|BAGCHI, SUMANTA - Indian Institute Of Science|
|SINGH, NAVINDER - University Of Umea|
|BRISKE, DAVID - Texas A&M University|
Submitted to: Ecological Society of America (ESA)
Publication Type: Abstract Only
Publication Acceptance Date: 2/23/2015
Publication Date: 8/9/2015
Citation: Bagchi, S., Singh, N.J., Bestelmeyer, B.T., Briske, D.D. 2015. Distinguishing linear, nonlinear, transient and persistent vegetation dynamics to characterize empirical signatures of ecological resilience [abstract]. 100th Annual Meeting of the Ecological Society of America (ESA). August 9-14, 2015. Baltimore, MD. OOS 71-6.

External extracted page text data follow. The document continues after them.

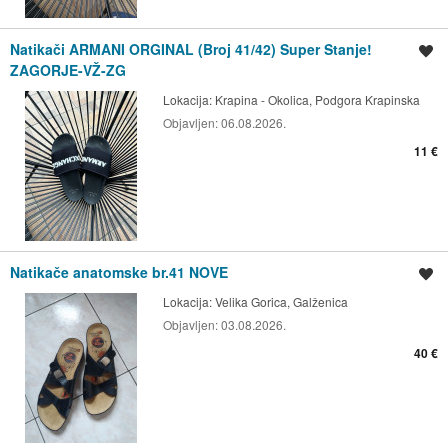
Natikači ARMANI ORGINAL (Broj 41/42) Super Stanje!
Spremi oglas
ZAGORJE-VŽ-ZG
Lokacija:
Krapina - Okolica, Podgora Krapinska
Objavljen:
06.08.2026.
11 €
Natikače anatomske br.41 NOVE
Spremi oglas
Lokacija:
Velika Gorica, Galženica
Objavljen:
03.08.2026.
40 €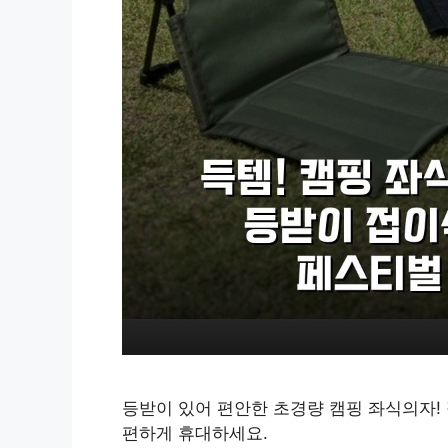
등받이 있어 편안한 초경량 캠핑 좌식의자!
편하게 휴대하세요.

Technical Abstract: Background/Question/Methods To characterize and interpret ecological resilience and state change is a fundamental question in ecology. In the same ecosystem, across different communities, one can encounter relative stability, abrupt directional shifts, transient reversible change, as well as nondirectional drift through time. These behaviors can be regarded as varying expressions of ecological resilience. Analytical protocols, which can characterize and distinguish such behaviors and clarify relevant timescales, are generally limited in their ability to detect nonlinear events in multivariate ecological data. We explore whether and how four major types of vegetation dynamics: reversible change, nondirectional drift, abrupt directional change, and relative stability, can be distinguished in ecological time series. We analyzed 12 long-term replicated vegetation records based on permanent plots in North American grasslands to quantify the four types of vegetation dynamics through distance-based metrics of community change. Results/Conclusions: Overall, relative stability and non-directional drift were the most common behaviors. Compositional stability was most common in the shortgrass and tallgrass sites. Abrupt directional vegetation shifts were recorded at the mixedgrass sites, sagebrush steppes, and in annual grasslands. Reversible dynamics were less frequent, but occurred in nearly all sites. These results quantify relative occurrence of different dynamics and offer insights into resilience-profiles of ecosystems. They also provide quantitative metrics that offer opportunities for application of resilience concepts to interpret ecosystem dynamics.